The USDJPY pair increased above a critical resistance level after the US CPI report. The US dollar experienced a rise, influenced by the crowded “short US dollar” trades. The rate cut bets were reduced, with current pricing showing 44 basis points of easing by year-end compared to 47 basis points before the CPI report. There’s anticipation regarding the US PPI data that might influence this further.

The JPY hasn’t seen much change as focus remains on US-Japan trade negotiations. The BoJ is closely watching trade developments, with key dates being the Japanese upper house elections on July 20 and a trade deal deadline on August 1. A positive outcome might boost JPY due to expectations for a rate hike.

Daily Chart Analysis

On the daily chart, USDJPY broke above the 148.28 resistance. Should the price drop back below, sellers may target the 142.35 support, whereas continued buying pressure could drive it towards the 151.19 resistance. In the 4-hour and 1-hour charts, a bullish trendline shows momentum, with buyers looking for opportunities near the 148.00 level. Upcoming US PPI, Jobless Claims, Retail Sales, Japanese CPI, and consumer sentiment data may influence market dynamics further.

We are now at a pivotal moment with the pair pushing above key resistance. This forces us to question whether this is a sustainable breakout or a “fakeout” driven by short-covering, as the author suggests. Our derivative strategy in the coming weeks will depend entirely on which side we believe will prevail.

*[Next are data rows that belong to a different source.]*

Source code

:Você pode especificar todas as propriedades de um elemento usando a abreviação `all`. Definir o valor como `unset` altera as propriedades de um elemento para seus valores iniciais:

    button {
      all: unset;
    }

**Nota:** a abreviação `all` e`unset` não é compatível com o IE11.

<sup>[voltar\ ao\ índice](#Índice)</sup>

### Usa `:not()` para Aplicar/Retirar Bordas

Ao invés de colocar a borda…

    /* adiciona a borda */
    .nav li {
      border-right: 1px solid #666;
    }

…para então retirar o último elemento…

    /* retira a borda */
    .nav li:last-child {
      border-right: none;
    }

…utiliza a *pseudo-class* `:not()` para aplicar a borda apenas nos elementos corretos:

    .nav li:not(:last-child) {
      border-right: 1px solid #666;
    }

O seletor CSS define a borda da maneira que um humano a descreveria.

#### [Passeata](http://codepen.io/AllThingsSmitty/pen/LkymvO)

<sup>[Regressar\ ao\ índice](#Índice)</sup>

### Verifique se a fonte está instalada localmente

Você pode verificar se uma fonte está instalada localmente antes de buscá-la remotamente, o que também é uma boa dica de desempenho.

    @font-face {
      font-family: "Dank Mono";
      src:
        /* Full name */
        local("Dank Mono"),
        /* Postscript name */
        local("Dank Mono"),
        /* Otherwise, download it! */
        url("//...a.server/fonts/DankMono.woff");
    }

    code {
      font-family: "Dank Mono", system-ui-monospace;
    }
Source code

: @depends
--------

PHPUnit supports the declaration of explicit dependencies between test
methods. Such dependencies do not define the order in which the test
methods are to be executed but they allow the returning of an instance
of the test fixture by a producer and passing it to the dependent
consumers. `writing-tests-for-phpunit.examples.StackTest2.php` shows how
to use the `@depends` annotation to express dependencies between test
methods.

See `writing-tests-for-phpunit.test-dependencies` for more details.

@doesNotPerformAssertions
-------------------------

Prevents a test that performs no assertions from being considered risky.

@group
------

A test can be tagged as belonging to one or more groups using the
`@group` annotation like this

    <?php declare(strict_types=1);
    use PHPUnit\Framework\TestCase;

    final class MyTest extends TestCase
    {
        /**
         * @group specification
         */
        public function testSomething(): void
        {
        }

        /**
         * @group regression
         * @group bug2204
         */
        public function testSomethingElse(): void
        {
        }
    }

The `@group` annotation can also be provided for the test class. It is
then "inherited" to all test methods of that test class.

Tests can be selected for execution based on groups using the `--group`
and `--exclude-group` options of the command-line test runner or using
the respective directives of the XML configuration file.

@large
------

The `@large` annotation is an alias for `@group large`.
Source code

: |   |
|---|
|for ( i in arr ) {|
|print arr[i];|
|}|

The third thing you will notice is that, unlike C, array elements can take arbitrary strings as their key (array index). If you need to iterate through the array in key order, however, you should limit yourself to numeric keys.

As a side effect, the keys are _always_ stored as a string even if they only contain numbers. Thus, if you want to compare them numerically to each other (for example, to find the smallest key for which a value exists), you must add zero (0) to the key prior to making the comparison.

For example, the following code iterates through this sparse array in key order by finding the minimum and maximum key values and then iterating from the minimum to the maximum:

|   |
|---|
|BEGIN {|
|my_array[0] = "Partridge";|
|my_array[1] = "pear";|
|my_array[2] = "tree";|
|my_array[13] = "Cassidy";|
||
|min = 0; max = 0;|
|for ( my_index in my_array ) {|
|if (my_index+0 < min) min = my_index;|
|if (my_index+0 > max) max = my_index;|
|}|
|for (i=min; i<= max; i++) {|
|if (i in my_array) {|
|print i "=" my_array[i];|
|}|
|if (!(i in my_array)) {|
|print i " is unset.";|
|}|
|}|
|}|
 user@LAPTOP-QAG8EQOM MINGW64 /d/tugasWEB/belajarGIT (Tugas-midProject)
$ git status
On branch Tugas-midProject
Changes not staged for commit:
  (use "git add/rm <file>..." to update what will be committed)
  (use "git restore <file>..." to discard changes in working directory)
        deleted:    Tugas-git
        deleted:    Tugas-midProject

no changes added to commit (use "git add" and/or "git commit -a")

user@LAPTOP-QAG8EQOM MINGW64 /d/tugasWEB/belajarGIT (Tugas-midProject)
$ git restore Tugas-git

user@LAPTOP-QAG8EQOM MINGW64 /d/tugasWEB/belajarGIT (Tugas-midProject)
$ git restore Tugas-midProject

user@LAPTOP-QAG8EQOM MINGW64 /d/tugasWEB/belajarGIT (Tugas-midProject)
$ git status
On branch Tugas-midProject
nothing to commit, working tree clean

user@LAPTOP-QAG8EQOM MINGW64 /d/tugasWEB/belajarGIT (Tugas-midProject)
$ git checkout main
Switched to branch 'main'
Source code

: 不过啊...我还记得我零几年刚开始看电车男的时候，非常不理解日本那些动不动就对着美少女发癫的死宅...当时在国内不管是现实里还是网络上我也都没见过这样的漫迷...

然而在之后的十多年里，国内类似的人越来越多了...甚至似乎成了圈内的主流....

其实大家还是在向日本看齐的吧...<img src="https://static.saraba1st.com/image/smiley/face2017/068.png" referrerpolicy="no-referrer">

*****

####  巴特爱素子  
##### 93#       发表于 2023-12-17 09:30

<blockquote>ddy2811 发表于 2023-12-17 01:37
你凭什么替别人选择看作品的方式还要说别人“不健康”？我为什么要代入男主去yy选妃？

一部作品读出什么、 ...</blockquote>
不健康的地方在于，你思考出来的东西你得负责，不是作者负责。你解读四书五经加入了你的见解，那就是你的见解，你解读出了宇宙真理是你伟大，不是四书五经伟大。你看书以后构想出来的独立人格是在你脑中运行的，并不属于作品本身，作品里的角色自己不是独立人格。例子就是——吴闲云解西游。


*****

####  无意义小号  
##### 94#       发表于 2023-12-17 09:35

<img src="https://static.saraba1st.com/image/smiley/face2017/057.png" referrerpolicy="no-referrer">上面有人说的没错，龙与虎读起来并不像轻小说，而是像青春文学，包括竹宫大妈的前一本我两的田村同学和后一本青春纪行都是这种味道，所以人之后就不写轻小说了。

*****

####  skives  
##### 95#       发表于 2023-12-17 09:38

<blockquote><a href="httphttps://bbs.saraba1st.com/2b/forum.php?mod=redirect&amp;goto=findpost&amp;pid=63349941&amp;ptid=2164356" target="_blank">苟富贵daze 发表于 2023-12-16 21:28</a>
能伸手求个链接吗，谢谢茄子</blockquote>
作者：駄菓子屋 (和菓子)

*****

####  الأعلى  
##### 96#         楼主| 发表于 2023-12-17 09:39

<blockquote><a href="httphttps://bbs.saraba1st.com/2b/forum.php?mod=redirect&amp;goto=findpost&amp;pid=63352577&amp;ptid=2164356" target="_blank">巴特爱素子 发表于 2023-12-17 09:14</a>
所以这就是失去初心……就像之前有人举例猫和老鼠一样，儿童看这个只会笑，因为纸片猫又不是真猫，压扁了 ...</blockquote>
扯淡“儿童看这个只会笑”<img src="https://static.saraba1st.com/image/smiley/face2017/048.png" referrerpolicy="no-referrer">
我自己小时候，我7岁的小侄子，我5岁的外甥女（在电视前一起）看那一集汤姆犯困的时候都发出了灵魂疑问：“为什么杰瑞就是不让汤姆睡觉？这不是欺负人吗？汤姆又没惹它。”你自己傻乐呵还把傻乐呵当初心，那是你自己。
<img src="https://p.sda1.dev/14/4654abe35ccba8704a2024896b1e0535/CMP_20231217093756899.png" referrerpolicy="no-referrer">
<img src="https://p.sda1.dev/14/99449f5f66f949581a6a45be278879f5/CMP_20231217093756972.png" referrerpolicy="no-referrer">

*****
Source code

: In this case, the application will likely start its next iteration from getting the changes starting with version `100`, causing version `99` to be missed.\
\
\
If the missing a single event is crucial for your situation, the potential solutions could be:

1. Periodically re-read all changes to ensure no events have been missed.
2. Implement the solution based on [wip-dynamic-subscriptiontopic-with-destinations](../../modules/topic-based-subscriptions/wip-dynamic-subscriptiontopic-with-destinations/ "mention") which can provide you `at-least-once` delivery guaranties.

For those anticipating further dollar strength, buying call options with a strike near the 151.19 target offers a defined-risk way to capture upside. This view is supported by futures markets, with the CME FedWatch Tool showing that traders are only pricing in one or two rate cuts from the U.S. Federal Reserve this year. Stronger-than-expected US PPI or Retail Sales data this week could be the catalyst for this move.

Risk Management Strategy

Conversely, if we believe this rally will fail, buying put options provides downside exposure as the price potentially falls back towards 142.35. We must remember that Japanese authorities have historically intervened to strengthen their currency, with the Ministry of Finance spending a record ¥9.79 trillion (around $62.2 billion) on intervention just this past April and May. Any hint of intervention or a positive outcome from the trade negotiations could trigger a sharp reversal.

Given the binary nature of the upcoming catalysts, especially the US-Japan developments between July 20 and August 1, a volatility strategy is prudent. We could consider buying a straddle or a strangle, which would profit from a large price move in either direction. This strategy protects us from being on the wrong side of a surprise announcement from either country.

From a risk management perspective, the upward trendline on the 4-hour chart is our immediate guide for short-term positions. A decisive break below this line would signal that the bullish momentum is fading and would be our cue to reduce long exposure. This aligns with the bearish scenario of sellers targeting a break below the trendline.